ACTIVITY -> Consider the entries given below. Count the lines that include "Буря" and give only the count.

PROVIDED RECORDS START

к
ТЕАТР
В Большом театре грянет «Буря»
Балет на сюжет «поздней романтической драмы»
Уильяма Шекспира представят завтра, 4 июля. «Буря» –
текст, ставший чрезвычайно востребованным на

PROVIDED RECORDS END

RESPONSE TO THIS TASK -> 2